## AUFGABE A
Kopieren Sie aus dem Auszug über den Cum-Ex-Skandal der Dekabank alles von „Interne Dokumente der“ bis hinunter zu „Vorkehrungen zu treffen.“ wortgetreu.
## AUFGABE B
Ordnen Sie in den vorliegenden Zeilen alles vom Anfang bis hinunter zur Zeile mit „Купить арматуру 18“, beide Enden eingeschlossen, als nummerierte Liste ohne Leerzeilen an. Lassen Sie dabei die Bilder weg.

## AUSZUG
++++++++++++++++++++

Interne Dokumente der Dekabank belasten Bafin-Vizepräsidentin Elisabeth Roegele. Die Aufseherin und frühere Chefjuristin der Bank sieht keine Schuld.
Düsseldorf Die Unterlagen waren so heikel, dass die Besucher aus Kanada ihren deutschen Gegenübern erst mal eine Frage stellten: Waren sich Chefjuristin Elisabeth Roegele und die anderen sechs Abgesandten der Dekabank des Risikos bewusst, das sie hier eingingen? Die Geschäftspartner, die Bank of Nova Scotia und die Dekabank, steckten im Sommer 2013 mitten im Cum-Ex-Skandal.
Jahrelang hatten sich Banken und Investoren per Aktienhandel mit (cum) und ohne (ex) Dividende bereichert. Jetzt war das Spiel vorbei. Die Mehrfacherstattung von Kapitalertragsteuern klappte nicht mehr, Staatsanwälte ermittelten. Cum-Ex war vom Renditebringer zum Risiko geworden. Es galt, Vorkehrungen zu treffen.
Die Scotiabank hatte Details der 2010 gemeinsam abgewickelten Aktiendeals geprüft. Nun hielten sie Unterlagen in den Händen, die „eventuell den Steuererstattungsanspruch der Dekabank gefährden können“, warnten die Kanadier. „Es wurde hinterfragt, ob die Dekabank diese Informationen wirklich haben wollte.“
Sie wollte. Dem Handelsblatt liegt das Protokoll der Dekabank aus einer zweitägigen Besprechung der beiden Geldhäuser im Juni 2013 vor. Es zeigt, dass die Frankfurter Bank schon zu diesem Zeitpunkt gewusst haben muss, dass ihre Händler sich auf die Geschäfte auf Kosten der Steuerzahler einließen.
Aber nicht vorsätzlich, sagt die damalige Chefjuristin Roegele heute. Alles andere würde sie wohl in eine unhaltbare Lage bringen. Roegele ist heute Vizepräsidentin der Bafin. Ausgerechnet jener Behörde also, die darüber Aufsicht führen soll, dass Banken und Fonds in Deutschland die Gesetze einhalten. Hat die Bafin einen Bock zum Gärtner gemacht?
Als Ex-Chefjuristin der Dekabank soll sich Elisabeth Roegele in Sachen Cum-Ex-Skandal im Finanzausschuss erklären. Der sieht teils den Ruf der Bafin gefährdet.
Nicht, wenn man Roegele folgt. „Ich halte Cum-Ex-Geschäfte für rechtswidrig, damals wie heute“, sagt die Bafin-Vizepräsidentin. Die Cum-Ex-Deals der Dekabank seien quasi versehentlich passiert. Ein Geschäftspartner habe die Aktien zu spät geliefert. Dadurch sei unbeabsichtigt eine Lage entstanden, in der sich zwei Banken eine nur einmal abgeführte Kapitalertragsteuer erstatten ließen.

++++++++++++++++++++

## VORLIEGENDE ZEILEN
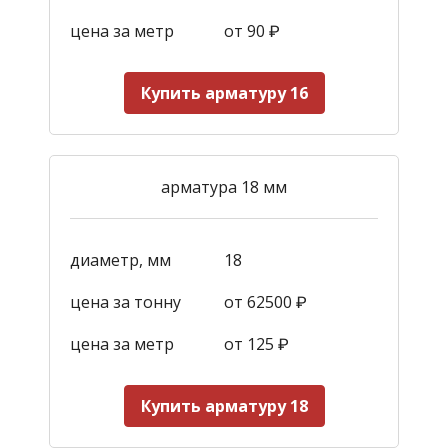
цена за метр
от 90
₽
Купить арматуру 16
арматура 18 мм
диаметр, мм
18
цена за тонну
от 62500 ₽
цена за метр
от 125
₽
Купить арматуру 18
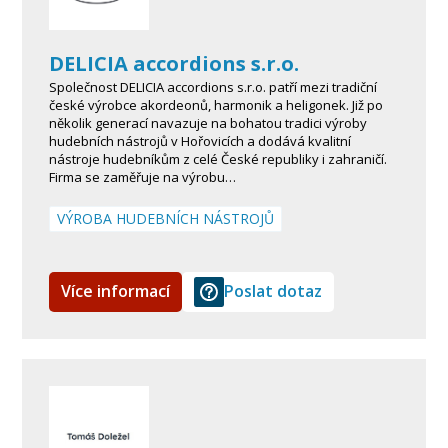
DELICIA accordions s.r.o.
Společnost DELICIA accordions s.r.o. patří mezi tradiční
české výrobce akordeonů, harmonik a heligonek. Již po
několik generací navazuje na bohatou tradici výroby
hudebních nástrojů v Hořovicích a dodává kvalitní
nástroje hudebníkům z celé České republiky i zahraničí.
Firma se zaměřuje na výrobu…
VÝROBA HUDEBNÍCH NÁSTROJŮ
Více informací
Poslat dotaz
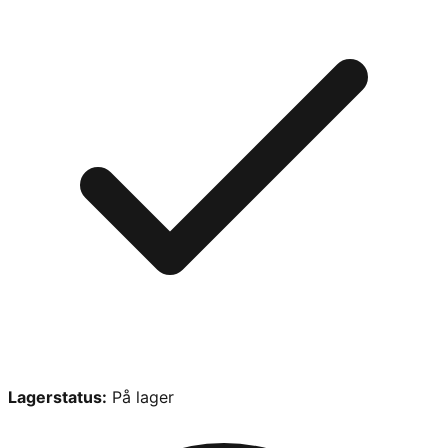
Lagerstatus:
På lager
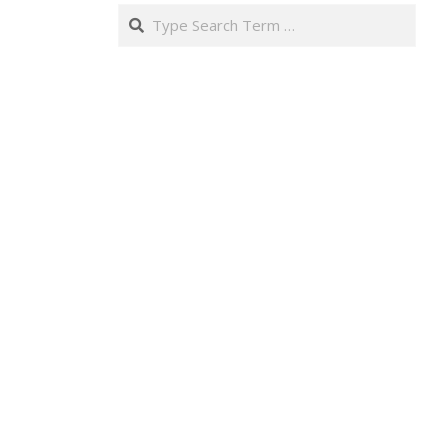
Search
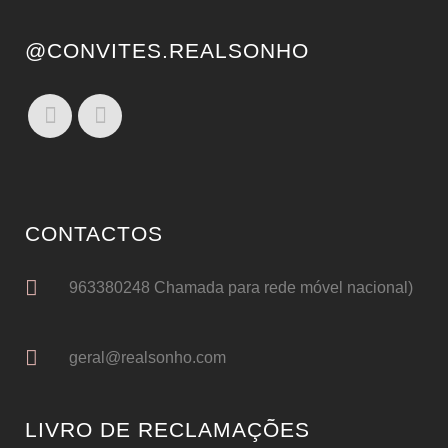
@CONVITES.REALSONHO
CONTACTOS
963380248 Chamada para rede móvel nacional)
geral@realsonho.com
LIVRO DE RECLAMAÇÕES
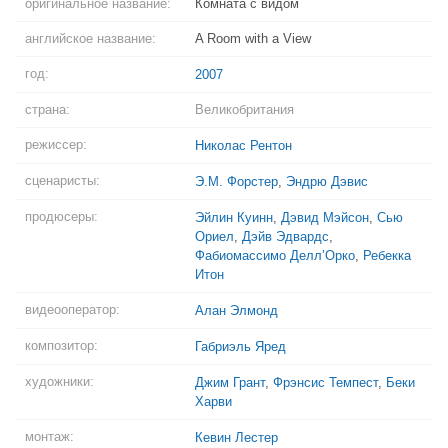
оригинальное название:
Комната с видом
английское название:
A Room with a View
год:
2007
страна:
Великобритания
режиссер:
Николас Рентон
сценаристы:
Э.М. Форстер
,
Эндрю Дэвис
продюсеры:
Эйлин Куинн
,
Дэвид Мэйсон
,
Сью
Ориел
,
Дэйв Эдвардс
,
Фабиомассимо Делл’Орко
,
Ребекка
Итон
видеооператор:
Алан Элмонд
композитор:
Габриэль Яред
художники:
Джим Грант
,
Фрэнсис Темпест
,
Беки
Харви
монтаж:
Кевин Лестер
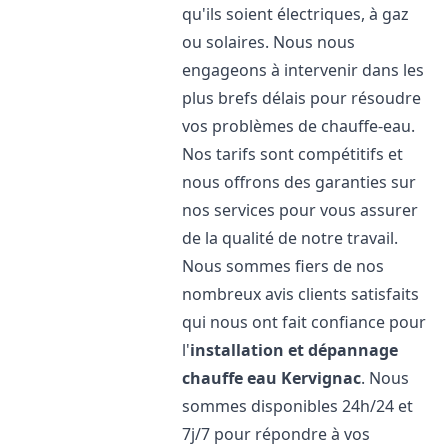
qu'ils soient électriques, à gaz
ou solaires. Nous nous
engageons à intervenir dans les
plus brefs délais pour résoudre
vos problèmes de chauffe-eau.
Nos tarifs sont compétitifs et
nous offrons des garanties sur
nos services pour vous assurer
de la qualité de notre travail.
Nous sommes fiers de nos
nombreux avis clients satisfaits
qui nous ont fait confiance pour
l'
installation et dépannage
chauffe eau
Kervignac
. Nous
sommes disponibles 24h/24 et
7j/7 pour répondre à vos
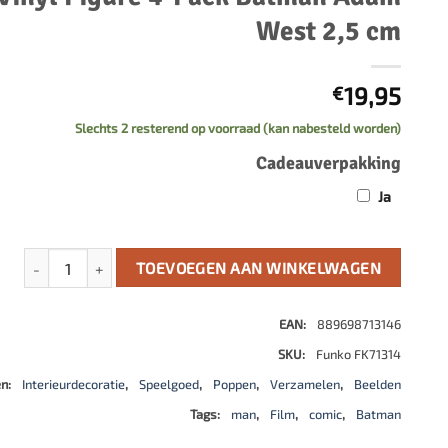
500 stukjes
West 2,5 cm
Schaken
500 stukjes XL
654 stukjes
schaakbord
19,95
€
759 stukjes
schaakklok
1000 stukjes
schaakset
Slechts 2 resterend op voorraad (kan nabesteld worden)
1500 stukjes
schaakstukken
Cadeauverpakking
2000 stukjes
Ja
3000 stukjes
5000 stukjes
DC Bitty POP! Vinyl Figure 4-Pack Batman Adam West 2,5 cm aan
TOEVOEGEN AAN WINKELWAGEN
EAN:
889698713146
SKU:
Funko FK71314
ën:
Interieurdecoratie
,
Speelgoed
,
Poppen
,
Verzamelen
,
Beelden
Tags:
man
,
Film
,
comic
,
Batman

++++++++++++++++++++

## LÖSUNG A
Interne Dokumente der Dekabank belasten Bafin-Vizepräsidentin Elisabeth Roegele. Die Aufseherin und frühere Chefjuristin der Bank sieht keine Schuld.
Düsseldorf Die Unterlagen waren so heikel, dass die Besucher aus Kanada ihren deutschen Gegenübern erst mal eine Frage stellten: Waren sich Chefjuristin Elisabeth Roegele und die anderen sechs Abgesandten der Dekabank des Risikos bewusst, das sie hier eingingen? Die Geschäftspartner, die Bank of Nova Scotia und die Dekabank, steckten im Sommer 2013 mitten im Cum-Ex-Skandal.
Jahrelang hatten sich Banken und Investoren per Aktienhandel mit (cum) und ohne (ex) Dividende bereichert. Jetzt war das Spiel vorbei. Die Mehrfacherstattung von Kapitalertragsteuern klappte nicht mehr, Staatsanwälte ermittelten. Cum-Ex war vom Renditebringer zum Risiko geworden. Es galt, Vorkehrungen zu treffen.

## LÖSUNG B
1. цена за метр
2. от 90
3. ₽
4. Купить арматуру 16
5. арматура 18 мм
6. диаметр, мм
7. 18
8. цена за тонну
9. от 62500 ₽
10. цена за метр
11. от 125
12. ₽
13. Купить арматуру 18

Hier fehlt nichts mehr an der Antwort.